_Aim of the task_. Quote every line of text in the listing below word for word, omitting the pictures.
++++ Exercise input
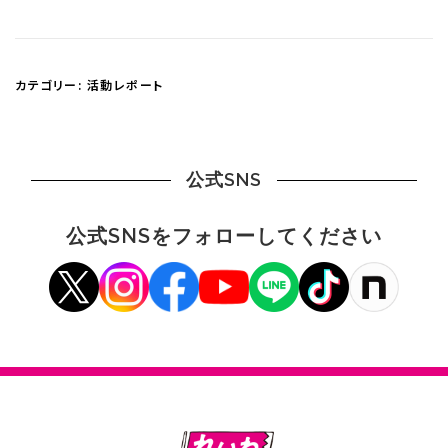
Link
有
カテゴリー:
活動レポート
公式SNS
公式SNSをフォローしてください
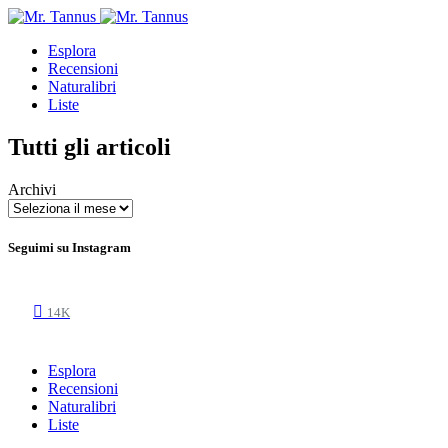
Esplora
Recensioni
Naturalibri
Liste
Tutti gli articoli
Archivi
Seguimi su Instagram
14K
Esplora
Recensioni
Naturalibri
Liste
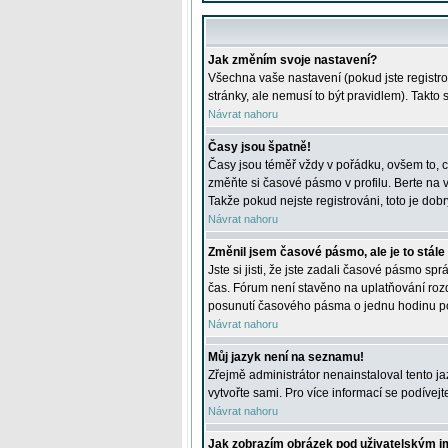
Jak změním svoje nastavení?
Všechna vaše nastavení (pokud jste registro
stránky, ale nemusí to být pravidlem). Takto
Návrat nahoru
Časy jsou špatně!
Časy jsou téměř vždy v pořádku, ovšem to, c
změňte si časové pásmo v profilu. Berte na
Takže pokud nejste registrováni, toto je dobr
Návrat nahoru
Změnil jsem časové pásmo, ale je to stále
Jste si jisti, že jste zadali časové pásmo sp
čas. Fórum není stavěno na uplatňování roz
posunutí časového pásma o jednu hodinu po 
Návrat nahoru
Můj jazyk není na seznamu!
Zřejmě administrátor nenainstaloval tento jaz
vytvořte sami. Pro více informací se podívej
Návrat nahoru
Jak zobrazím obrázek pod uživatelským 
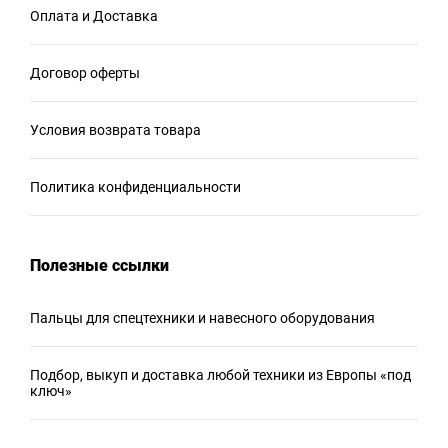
Оплата и Доставка
Договор оферты
Условия возврата товара
Политика конфиденциальности
Полезные ссылки
Пальцы для спецтехники и навесного оборудования
Подбор, выкуп и доставка любой техники из Европы «под
ключ»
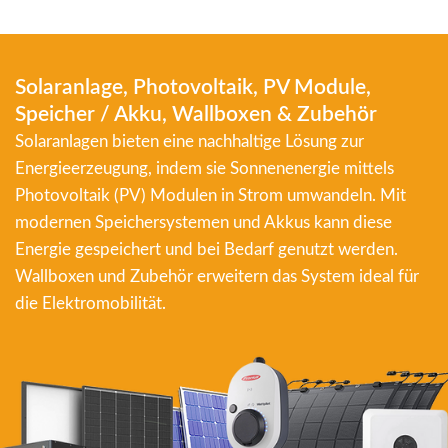
Solaranlage, Photovoltaik, PV Module,
Speicher / Akku, Wallboxen & Zubehör
Solaranlagen bieten eine nachhaltige Lösung zur
Energieerzeugung, indem sie Sonnenenergie mittels
Photovoltaik (PV) Modulen in Strom umwandeln. Mit
modernen Speichersystemen und Akkus kann diese
Energie gespeichert und bei Bedarf genutzt werden.
Wallboxen und Zubehör erweitern das System ideal für
die Elektromobilität.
++++++++
_Solution to the exercise_.
Link
有
カテゴリー:
活動レポート
公式SNS
公式SNSをフォローしてください
Esplora
Recensioni
Naturalibri
Liste
Tutti gli articoli
Archivi
Seguimi su Instagram
14K
Esplora
Recensioni
Naturalibri
Liste
Jak změním svoje nastavení?
Všechna vaše nastavení (pokud jste registro
stránky, ale nemusí to být pravidlem). Takto
Návrat nahoru
Časy jsou špatně!
Časy jsou téměř vždy v pořádku, ovšem to, c
změňte si časové pásmo v profilu. Berte na
Takže pokud nejste registrováni, toto je dobr
Návrat nahoru
Změnil jsem časové pásmo, ale je to stále
Jste si jisti, že jste zadali časové pásmo sp
čas. Fórum není stavěno na uplatňování roz
posunutí časového pásma o jednu hodinu po 
Návrat nahoru
Můj jazyk není na seznamu!
Zřejmě administrátor nenainstaloval tento jaz
vytvořte sami. Pro více informací se podívej
Návrat nahoru
Jak zobrazím obrázek pod uživatelským 
Оплата и Доставка
Договор оферты
Условия возврата товара
Политика конфиденциальности
Полезные ссылки
Пальцы для спецтехники и навесного оборудования
Подбор, выкуп и доставка любой техники из Европы «под
ключ»
Solaranlage, Photovoltaik, PV Module,
Speicher / Akku, Wallboxen & Zubehör
Solaranlagen bieten eine nachhaltige Lösung zur
Energieerzeugung, indem sie Sonnenenergie mittels
Photovoltaik (PV) Modulen in Strom umwandeln. Mit
modernen Speichersystemen und Akkus kann diese
Energie gespeichert und bei Bedarf genutzt werden.
Wallboxen und Zubehör erweitern das System ideal für
die Elektromobilität.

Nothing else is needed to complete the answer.